▶ _TEXTO FORNECIDO_
__________
Segundo a pesquisa "Rescuing Darwin" [Resgatando
Darwin], que veio a público na
última semana, mais da metade dos britânicos acredita no
design inteligente, em detrimento da teoria da evolução.
Esta determina que animais,
plantas e seres humanos mudam para adaptar-se às condições do ambiente ao longo dos
tempos, por meio da seleção
natural.
Realizada pelo Theos, um
"think tank" dedicado a temas
religiosos, e o Instituto Faraday, de Cambridge, o estudo
aponta que aqueles que defendem ou simpatizam com a
ideia de criacionismo da Terra
Jovem somam 32%. E o design
inteligente conta com 51% de
adesão -os números não são
excludentes, pois referem-se a
um questionário múltiplo (leia
quadro na pág. ao lado).
A interpretação desse resultado é considerada difícil pelos
próprios organizadores. Nick
Spencer, diretor do Theos,
considera que há uma imensa
"área cinzenta" devido ao fato
de as pessoas não conhecerem
claramente os significados da
teoria darwiniana, do criacionismo e do design inteligente.
"A urgente necessidade de
educação e informação é o que
mais impressiona. A confusão e
o ceticismo, causados pelo modo como ciência e religião são
ensinados, levam as pessoas a
dar respostas até mesmo contraditórias de um ponto de vista científico", disse à Folha.
Dez mil anos atrás
Feitas as ressalvas, acadêmicos como Denis Alexander, diretor do Instituto Faraday e
responsável pela interpretação
da pesquisa, consideram que
ela traz resultados preocupantes. Principalmente por conta
da grande quantidade de pessoas que acham que a Terra foi
criada nos últimos 10 mil anos.
__________
▶ _REGISTROS EXTRAÍDOS_
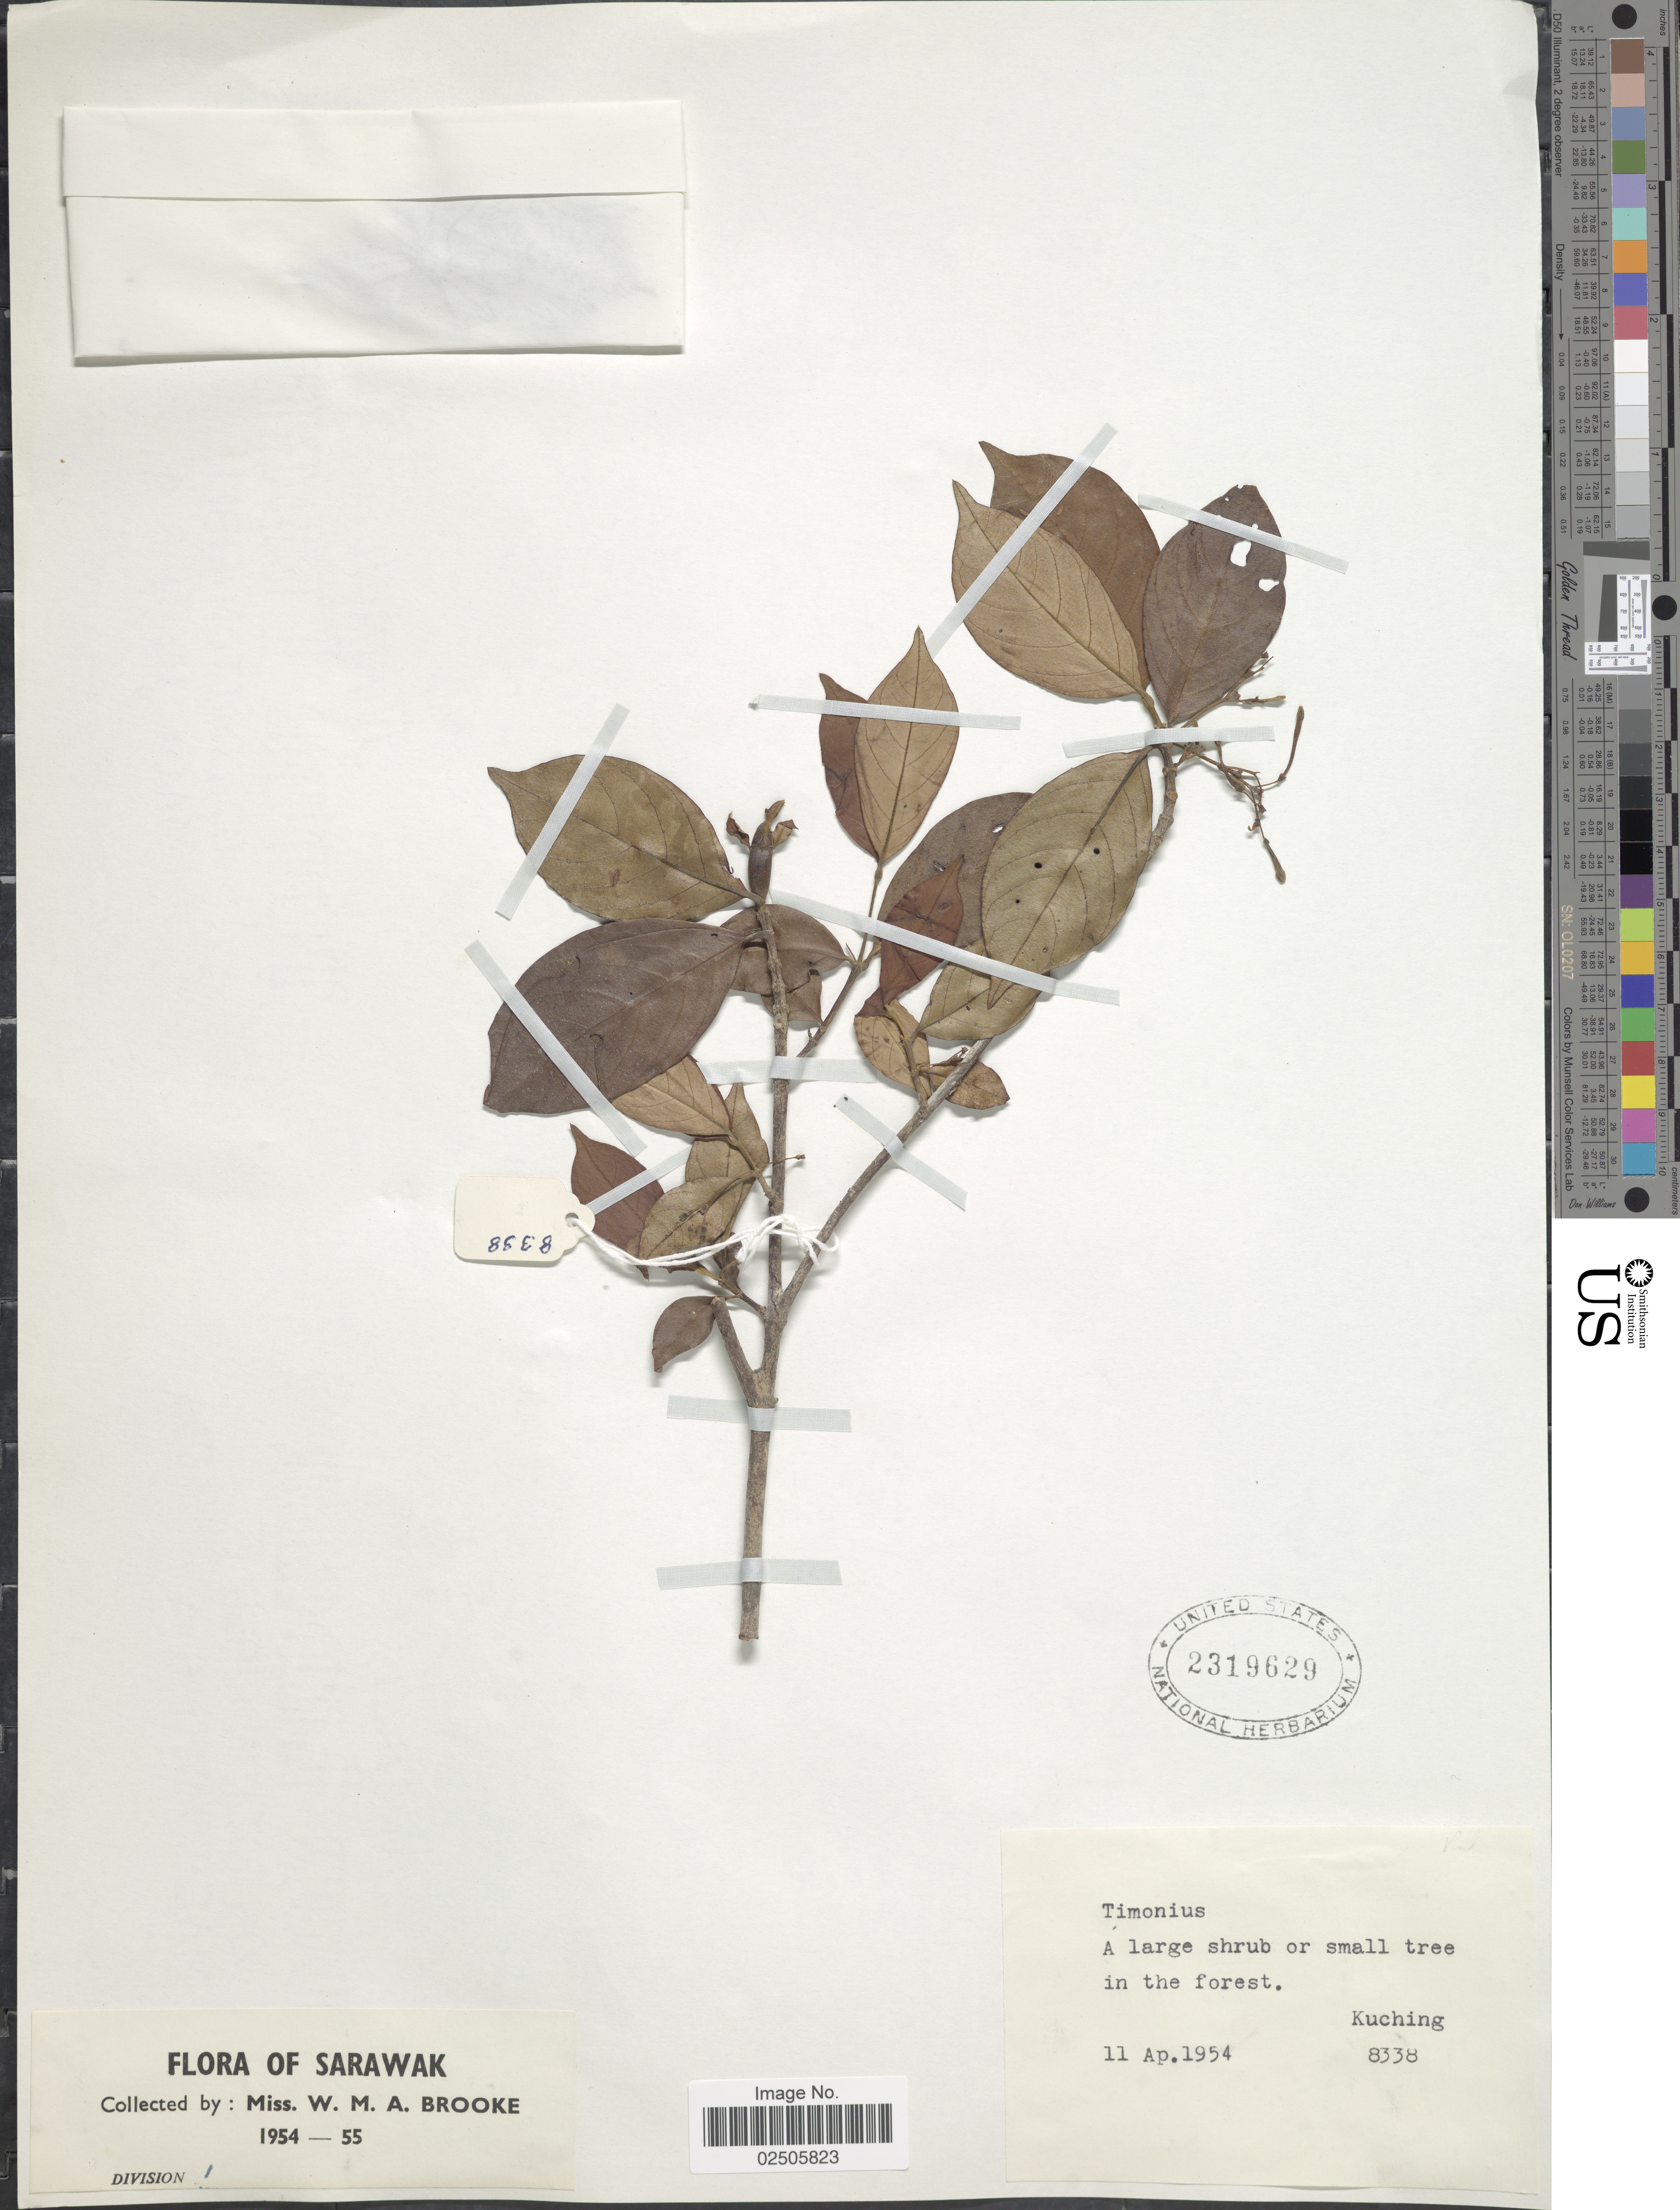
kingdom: Plantae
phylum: Tracheophyta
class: Magnoliopsida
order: Gentianales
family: Rubiaceae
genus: Timonius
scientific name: Timonius sp.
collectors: W. Brooke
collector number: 8338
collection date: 1954-04-11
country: Malaysia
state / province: Sarawak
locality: Kuching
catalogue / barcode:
__________
▶ _SUAS TAREFAS_
1. De acordo com o texto sobre a pesquisa "Rescuing Darwin", qual porcentagem de adesão tem o design inteligente?
2. Formate as linhas de todos os registros como uma lista JSON de strings, com uma string para cada linha e sem as linhas em branco. Deixe as imagens de fora.
O texto e os registros não têm relação entre si.

▶ _RESULTADOS_
1. 51%.

2.
[
  "kingdom: Plantae",
  "phylum: Tracheophyta",
  "class: Magnoliopsida",
  "order: Gentianales",
  "family: Rubiaceae",
  "genus: Timonius",
  "scientific name: Timonius sp.",
  "collectors: W. Brooke",
  "collector number: 8338",
  "collection date: 1954-04-11",
  "country: Malaysia",
  "state / province: Sarawak",
  "locality: Kuching",
  "catalogue / barcode:"
]